__Task item__:
Without the pictures, write the listing below out again, line for line.

__Available data__:
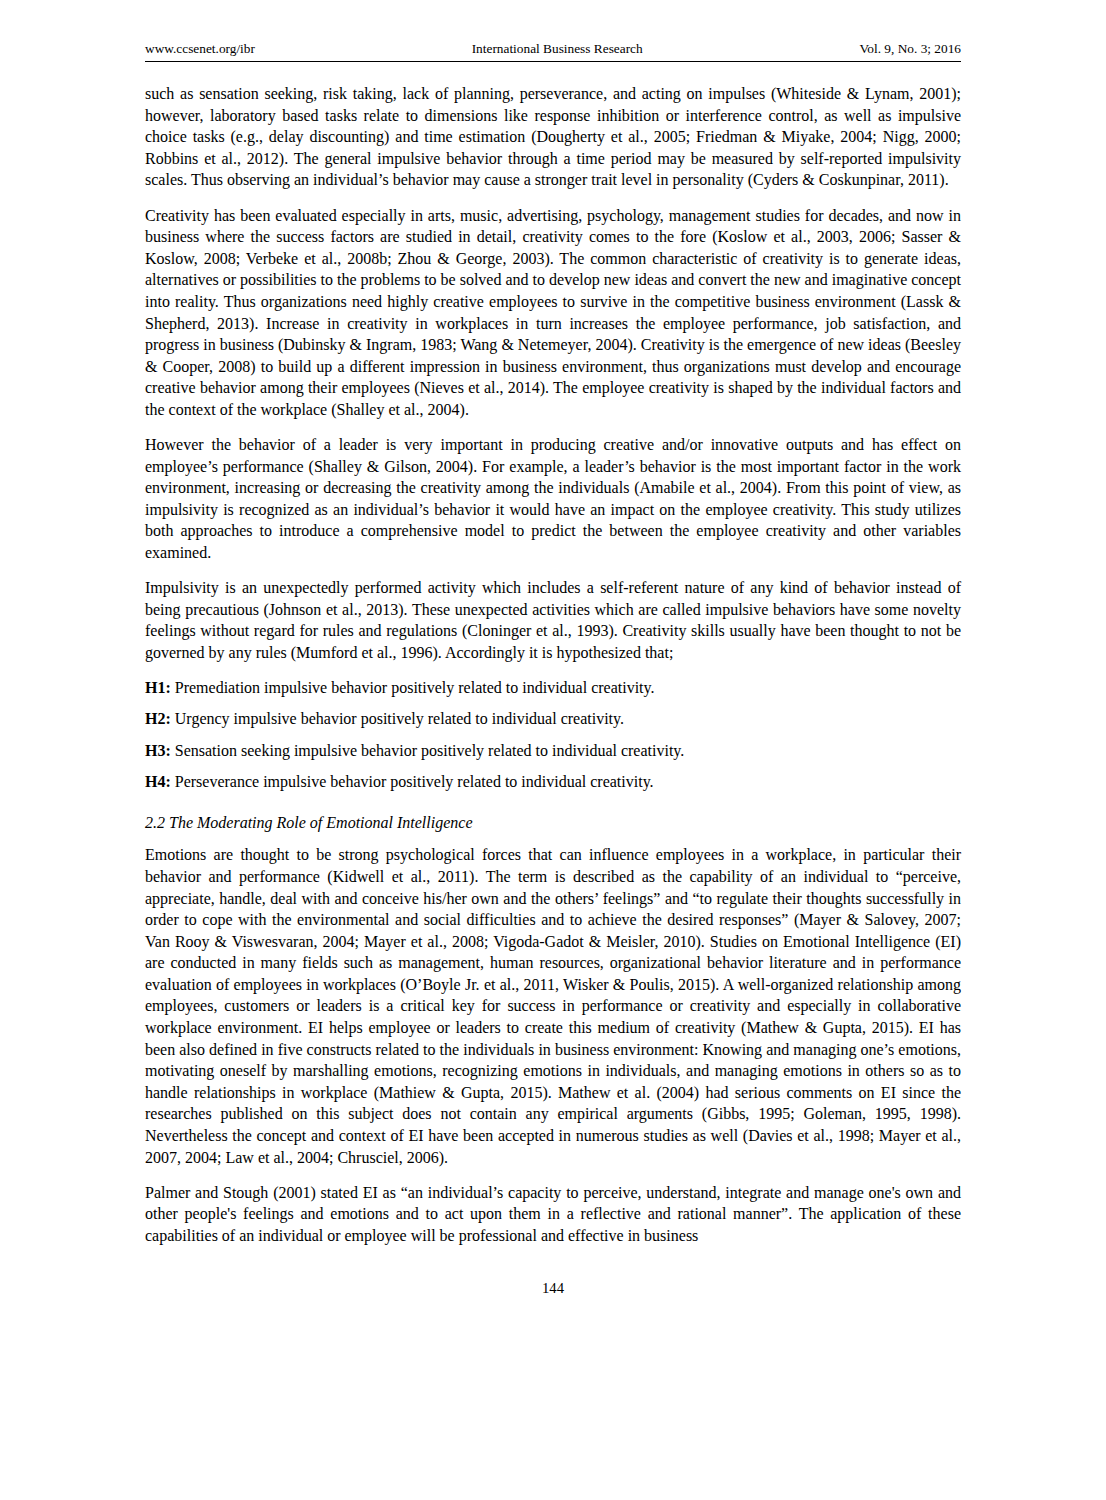www.ccsenet.org/ibr International Business Research Vol. 9, No. 3; 2016
such as sensation seeking, risk taking, lack of planning, perseverance, and acting on impulses (Whiteside & Lynam, 2001); however, laboratory based tasks relate to dimensions like response inhibition or interference control, as well as impulsive choice tasks (e.g., delay discounting) and time estimation (Dougherty et al., 2005; Friedman & Miyake, 2004; Nigg, 2000; Robbins et al., 2012). The general impulsive behavior through a time period may be measured by self-reported impulsivity scales. Thus observing an individual’s behavior may cause a stronger trait level in personality (Cyders & Coskunpinar, 2011).
Creativity has been evaluated especially in arts, music, advertising, psychology, management studies for decades, and now in business where the success factors are studied in detail, creativity comes to the fore (Koslow et al., 2003, 2006; Sasser & Koslow, 2008; Verbeke et al., 2008b; Zhou & George, 2003). The common characteristic of creativity is to generate ideas, alternatives or possibilities to the problems to be solved and to develop new ideas and convert the new and imaginative concept into reality. Thus organizations need highly creative employees to survive in the competitive business environment (Lassk & Shepherd, 2013). Increase in creativity in workplaces in turn increases the employee performance, job satisfaction, and progress in business (Dubinsky & Ingram, 1983; Wang & Netemeyer, 2004). Creativity is the emergence of new ideas (Beesley & Cooper, 2008) to build up a different impression in business environment, thus organizations must develop and encourage creative behavior among their employees (Nieves et al., 2014). The employee creativity is shaped by the individual factors and the context of the workplace (Shalley et al., 2004).
However the behavior of a leader is very important in producing creative and/or innovative outputs and has effect on employee’s performance (Shalley & Gilson, 2004). For example, a leader’s behavior is the most important factor in the work environment, increasing or decreasing the creativity among the individuals (Amabile et al., 2004). From this point of view, as impulsivity is recognized as an individual’s behavior it would have an impact on the employee creativity. This study utilizes both approaches to introduce a comprehensive model to predict the between the employee creativity and other variables examined.
Impulsivity is an unexpectedly performed activity which includes a self-referent nature of any kind of behavior instead of being precautious (Johnson et al., 2013). These unexpected activities which are called impulsive behaviors have some novelty feelings without regard for rules and regulations (Cloninger et al., 1993). Creativity skills usually have been thought to not be governed by any rules (Mumford et al., 1996). Accordingly it is hypothesized that;
H1: Premediation impulsive behavior positively related to individual creativity.
H2: Urgency impulsive behavior positively related to individual creativity.
H3: Sensation seeking impulsive behavior positively related to individual creativity.
H4: Perseverance impulsive behavior positively related to individual creativity.
2.2 The Moderating Role of Emotional Intelligence
Emotions are thought to be strong psychological forces that can influence employees in a workplace, in particular their behavior and performance (Kidwell et al., 2011). The term is described as the capability of an individual to “perceive, appreciate, handle, deal with and conceive his/her own and the others’ feelings” and “to regulate their thoughts successfully in order to cope with the environmental and social difficulties and to achieve the desired responses” (Mayer & Salovey, 2007; Van Rooy & Viswesvaran, 2004; Mayer et al., 2008; Vigoda-Gadot & Meisler, 2010). Studies on Emotional Intelligence (EI) are conducted in many fields such as management, human resources, organizational behavior literature and in performance evaluation of employees in workplaces (O’Boyle Jr. et al., 2011, Wisker & Poulis, 2015). A well-organized relationship among employees, customers or leaders is a critical key for success in performance or creativity and especially in collaborative workplace environment. EI helps employee or leaders to create this medium of creativity (Mathew & Gupta, 2015). EI has been also defined in five constructs related to the individuals in business environment: Knowing and managing one’s emotions, motivating oneself by marshalling emotions, recognizing emotions in individuals, and managing emotions in others so as to handle relationships in workplace (Mathiew & Gupta, 2015). Mathew et al. (2004) had serious comments on EI since the researches published on this subject does not contain any empirical arguments (Gibbs, 1995; Goleman, 1995, 1998). Nevertheless the concept and context of EI have been accepted in numerous studies as well (Davies et al., 1998; Mayer et al., 2007, 2004; Law et al., 2004; Chrusciel, 2006).
Palmer and Stough (2001) stated EI as “an individual’s capacity to perceive, understand, integrate and manage one's own and other people's feelings and emotions and to act upon them in a reflective and rational manner”. The application of these capabilities of an individual or employee will be professional and effective in business
144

__Result of the task__:
www.ccsenet.org/ibr International Business Research Vol. 9, No. 3; 2016
such as sensation seeking, risk taking, lack of planning, perseverance, and acting on impulses (Whiteside & Lynam, 2001); however, laboratory based tasks relate to dimensions like response inhibition or interference control, as well as impulsive choice tasks (e.g., delay discounting) and time estimation (Dougherty et al., 2005; Friedman & Miyake, 2004; Nigg, 2000; Robbins et al., 2012). The general impulsive behavior through a time period may be measured by self-reported impulsivity scales. Thus observing an individual’s behavior may cause a stronger trait level in personality (Cyders & Coskunpinar, 2011).
Creativity has been evaluated especially in arts, music, advertising, psychology, management studies for decades, and now in business where the success factors are studied in detail, creativity comes to the fore (Koslow et al., 2003, 2006; Sasser & Koslow, 2008; Verbeke et al., 2008b; Zhou & George, 2003). The common characteristic of creativity is to generate ideas, alternatives or possibilities to the problems to be solved and to develop new ideas and convert the new and imaginative concept into reality. Thus organizations need highly creative employees to survive in the competitive business environment (Lassk & Shepherd, 2013). Increase in creativity in workplaces in turn increases the employee performance, job satisfaction, and progress in business (Dubinsky & Ingram, 1983; Wang & Netemeyer, 2004). Creativity is the emergence of new ideas (Beesley & Cooper, 2008) to build up a different impression in business environment, thus organizations must develop and encourage creative behavior among their employees (Nieves et al., 2014). The employee creativity is shaped by the individual factors and the context of the workplace (Shalley et al., 2004).
However the behavior of a leader is very important in producing creative and/or innovative outputs and has effect on employee’s performance (Shalley & Gilson, 2004). For example, a leader’s behavior is the most important factor in the work environment, increasing or decreasing the creativity among the individuals (Amabile et al., 2004). From this point of view, as impulsivity is recognized as an individual’s behavior it would have an impact on the employee creativity. This study utilizes both approaches to introduce a comprehensive model to predict the between the employee creativity and other variables examined.
Impulsivity is an unexpectedly performed activity which includes a self-referent nature of any kind of behavior instead of being precautious (Johnson et al., 2013). These unexpected activities which are called impulsive behaviors have some novelty feelings without regard for rules and regulations (Cloninger et al., 1993). Creativity skills usually have been thought to not be governed by any rules (Mumford et al., 1996). Accordingly it is hypothesized that;
H1: Premediation impulsive behavior positively related to individual creativity.
H2: Urgency impulsive behavior positively related to individual creativity.
H3: Sensation seeking impulsive behavior positively related to individual creativity.
H4: Perseverance impulsive behavior positively related to individual creativity.
2.2 The Moderating Role of Emotional Intelligence
Emotions are thought to be strong psychological forces that can influence employees in a workplace, in particular their behavior and performance (Kidwell et al., 2011). The term is described as the capability of an individual to “perceive, appreciate, handle, deal with and conceive his/her own and the others’ feelings” and “to regulate their thoughts successfully in order to cope with the environmental and social difficulties and to achieve the desired responses” (Mayer & Salovey, 2007; Van Rooy & Viswesvaran, 2004; Mayer et al., 2008; Vigoda-Gadot & Meisler, 2010). Studies on Emotional Intelligence (EI) are conducted in many fields such as management, human resources, organizational behavior literature and in performance evaluation of employees in workplaces (O’Boyle Jr. et al., 2011, Wisker & Poulis, 2015). A well-organized relationship among employees, customers or leaders is a critical key for success in performance or creativity and especially in collaborative workplace environment. EI helps employee or leaders to create this medium of creativity (Mathew & Gupta, 2015). EI has been also defined in five constructs related to the individuals in business environment: Knowing and managing one’s emotions, motivating oneself by marshalling emotions, recognizing emotions in individuals, and managing emotions in others so as to handle relationships in workplace (Mathiew & Gupta, 2015). Mathew et al. (2004) had serious comments on EI since the researches published on this subject does not contain any empirical arguments (Gibbs, 1995; Goleman, 1995, 1998). Nevertheless the concept and context of EI have been accepted in numerous studies as well (Davies et al., 1998; Mayer et al., 2007, 2004; Law et al., 2004; Chrusciel, 2006).
Palmer and Stough (2001) stated EI as “an individual’s capacity to perceive, understand, integrate and manage one's own and other people's feelings and emotions and to act upon them in a reflective and rational manner”. The application of these capabilities of an individual or employee will be professional and effective in business
144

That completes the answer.